Activists march outside the House of Representatives in Manila to protest the extension for another year of martial law in the southern Philippine region of Mindanao. (Photo by Angie de Silva)
Manila's move to extend martial law for another year in the southern Philippine region of Mindanao is legal, according to the country's Supreme Court.
The court ruled on Feb. 6 there were sufficient grounds for the extension of military rule in the region following a terrorist attack in the city of Marawi last year.
"Public safety requires the extension [of the martial law] as shown by facts presented by the Armed Forces of the Philippines," read the Supreme Court ruling.
Human rights groups warned the ruling "will create a favorable condition for the military to continue its rampage on people's rights with impunity."
Cristina Palabay, secretary-general of human rights group Karapatan, said her office has already documented cases where soldiers have used martial law to intimidate people.
Lawmakers last month approved a request by President Rodrigo Duterte to extend martial law across Mindanao to "totally eradicate" terrorist groups in the region.
The president placed the whole region under martial law following an attack by Islamic State-inspired gunmen on Marawi, resulting in the displacement of about 400,000 people.
Congress first extended military rule up to the end of last year, and extended it again for a year up to Dec. 31, 2018.
Opposition legislators put the legality of the move before the Supreme Court, saying it was against the constitution because there was no actual rebellion or invasion in Mindanao.
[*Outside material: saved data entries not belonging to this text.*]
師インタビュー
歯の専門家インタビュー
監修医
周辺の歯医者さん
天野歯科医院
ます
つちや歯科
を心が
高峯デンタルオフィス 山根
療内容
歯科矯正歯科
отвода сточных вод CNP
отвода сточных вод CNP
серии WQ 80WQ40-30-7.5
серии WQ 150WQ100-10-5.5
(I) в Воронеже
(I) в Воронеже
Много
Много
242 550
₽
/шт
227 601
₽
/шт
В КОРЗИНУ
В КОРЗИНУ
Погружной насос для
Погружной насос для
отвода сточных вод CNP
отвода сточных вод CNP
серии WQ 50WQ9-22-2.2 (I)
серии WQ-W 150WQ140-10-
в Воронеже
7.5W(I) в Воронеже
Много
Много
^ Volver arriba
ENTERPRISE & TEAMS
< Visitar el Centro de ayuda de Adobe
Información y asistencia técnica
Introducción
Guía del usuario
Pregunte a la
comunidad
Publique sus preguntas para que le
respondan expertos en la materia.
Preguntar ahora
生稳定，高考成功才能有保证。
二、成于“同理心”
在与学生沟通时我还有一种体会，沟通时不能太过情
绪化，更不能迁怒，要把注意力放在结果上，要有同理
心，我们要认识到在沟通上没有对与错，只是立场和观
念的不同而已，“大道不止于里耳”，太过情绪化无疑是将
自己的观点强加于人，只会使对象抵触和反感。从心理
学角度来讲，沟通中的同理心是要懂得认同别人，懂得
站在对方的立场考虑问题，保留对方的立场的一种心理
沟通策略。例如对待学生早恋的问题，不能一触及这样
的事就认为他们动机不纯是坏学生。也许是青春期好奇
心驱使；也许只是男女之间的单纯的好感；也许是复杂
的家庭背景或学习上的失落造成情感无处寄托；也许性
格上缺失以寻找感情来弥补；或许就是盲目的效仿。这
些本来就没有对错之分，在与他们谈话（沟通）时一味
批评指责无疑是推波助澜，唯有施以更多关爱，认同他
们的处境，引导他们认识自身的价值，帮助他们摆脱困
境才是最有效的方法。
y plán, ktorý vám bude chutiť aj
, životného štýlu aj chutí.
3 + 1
Government critics warned that the court ruling would justify "perpetual martial law" in the region.
Redemptorist priest Amado Picardal, a vocal critic of the Duterte administration, said military rule will not bring peace to the island and will only "escalate the spiral of violence."
"It will justify crackdowns on any group identified as threat to national security," said the priest.
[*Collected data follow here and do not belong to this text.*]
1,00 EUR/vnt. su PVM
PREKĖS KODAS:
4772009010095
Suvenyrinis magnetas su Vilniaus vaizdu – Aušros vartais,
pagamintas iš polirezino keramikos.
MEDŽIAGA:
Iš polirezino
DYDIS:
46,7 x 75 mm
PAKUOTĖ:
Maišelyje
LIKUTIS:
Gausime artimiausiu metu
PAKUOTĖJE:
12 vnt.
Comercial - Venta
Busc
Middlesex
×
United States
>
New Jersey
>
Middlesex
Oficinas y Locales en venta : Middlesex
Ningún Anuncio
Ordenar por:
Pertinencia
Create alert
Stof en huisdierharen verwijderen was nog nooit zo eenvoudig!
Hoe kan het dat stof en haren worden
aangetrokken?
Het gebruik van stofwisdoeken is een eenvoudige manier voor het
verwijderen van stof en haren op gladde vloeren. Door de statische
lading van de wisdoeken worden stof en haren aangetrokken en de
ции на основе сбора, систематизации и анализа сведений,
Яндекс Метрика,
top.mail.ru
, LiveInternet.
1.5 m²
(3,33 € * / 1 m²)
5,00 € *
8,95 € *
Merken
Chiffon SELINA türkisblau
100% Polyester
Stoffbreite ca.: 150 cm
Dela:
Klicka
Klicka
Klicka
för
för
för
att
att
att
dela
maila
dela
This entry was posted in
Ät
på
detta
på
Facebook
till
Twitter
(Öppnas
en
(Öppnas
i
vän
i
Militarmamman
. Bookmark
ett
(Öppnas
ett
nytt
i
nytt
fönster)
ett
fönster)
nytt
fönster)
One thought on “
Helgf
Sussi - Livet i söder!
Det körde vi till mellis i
Father Raymond Montero Ambray of Tandag Diocese in Mindanao said martial law "had already wreaked havoc on tribal and farming communities."
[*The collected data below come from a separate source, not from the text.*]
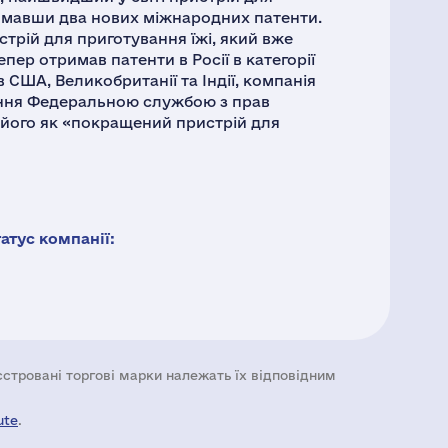
римавши два нових міжнародних патенти.
трій для приготування їжі, який вже
епер отримав патенти в Росії в категорії
 США, Великобританії та Індії, компанія
ення Федеральною службою з прав
а його як «покращений пристрій для
тус компанії:
еєстровані торгові марки належать їх відповідним
ute
.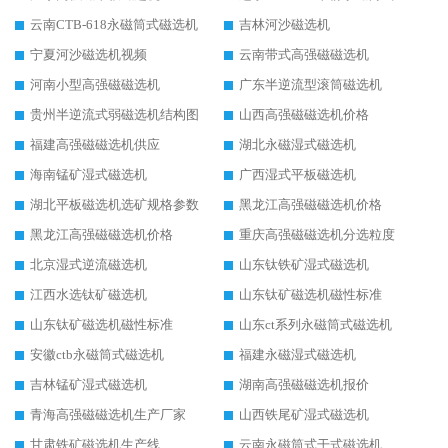
云南CTB-618永磁筒式磁选机
吉林河沙磁选机
宁夏河沙磁选机视频
云南带式高强磁磁选机
河南小型高强磁磁选机
广东半逆流型滚筒磁选机
贵州半逆流式弱磁选机结构图
山西高强磁磁选机价格
福建高强磁磁选机供应
湖北永磁湿式磁选机
海南锰矿湿式磁选机
广西湿式平板磁选机
湖北平板磁选机选矿规格参数
黑龙江高强磁磁选机价格
黑龙江高强磁磁选机价格
重庆高强磁磁选机分选粒度
北京湿式逆流磁选机
山东钛铁矿湿式磁选机
江西水选钛矿磁选机
山东钛矿磁选机磁性标准
山东钛矿磁选机磁性标准
山东ct系列永磁筒式磁选机
安徽ctb永磁筒式磁选机
福建永磁湿式磁选机
吉林锰矿湿式磁选机
湖南高强磁磁选机报价
青海高强磁磁选机生产厂家
山西铁尾矿湿式磁选机
甘肃铁矿磁选机生产线
云南永磁筒式干式磁选机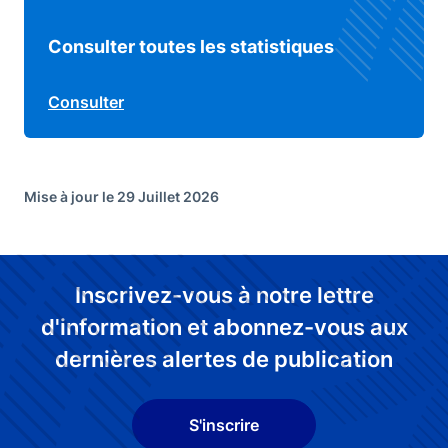
Consulter toutes les statistiques
Consulter
Mise à jour le 29 Juillet 2026
Inscrivez-vous à notre lettre
d'information et abonnez-vous aux
dernières alertes de publication
S'inscrire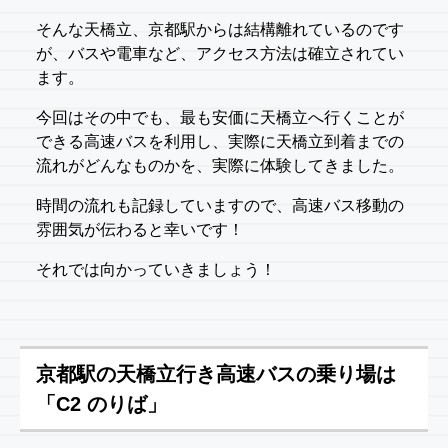
そんな天橋立、京都駅からは結構離れているのです
が、バスや電車など、アクセス方法は確立されてい
ます。
今回はその中でも、最も安価に天橋立へ行くことが
できる高速バスを利用し、実際に天橋立到着までの
流れがどんなものかを、実際に体験してきました。
時間の流れも記録していますので、高速バス移動の
雰囲気が伝わると幸いです！
それでは向かっていきましょう！
京都駅の天橋立行き高速バスの乗り場は
「C2 のりば」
He said extending military rule will give the military "more licenses to terrorize" communities that oppose mining and logging operations.
The military welcomed the Supreme Court ruling, saying that it will "boost the morale" of soldiers and allow troops "to better safeguard public safety in Mindanao."
Defense Secretary Delfin Lorenzana, who is the administrator of martial law, said the government can now fully pursue "with great vigor its efforts to end continuing rebellion" in the region.
He said the ruling would also give aid agencies the "necessary space to undertake the rehabilitation of Marawi unhampered."
Military spokesman Col. Edgard Arevalo said it was a "vote of confidence" in the soldiers.
"We would like to assure our people further that your [armed forces] will faithfully perform its duty to protect the people," said the military official.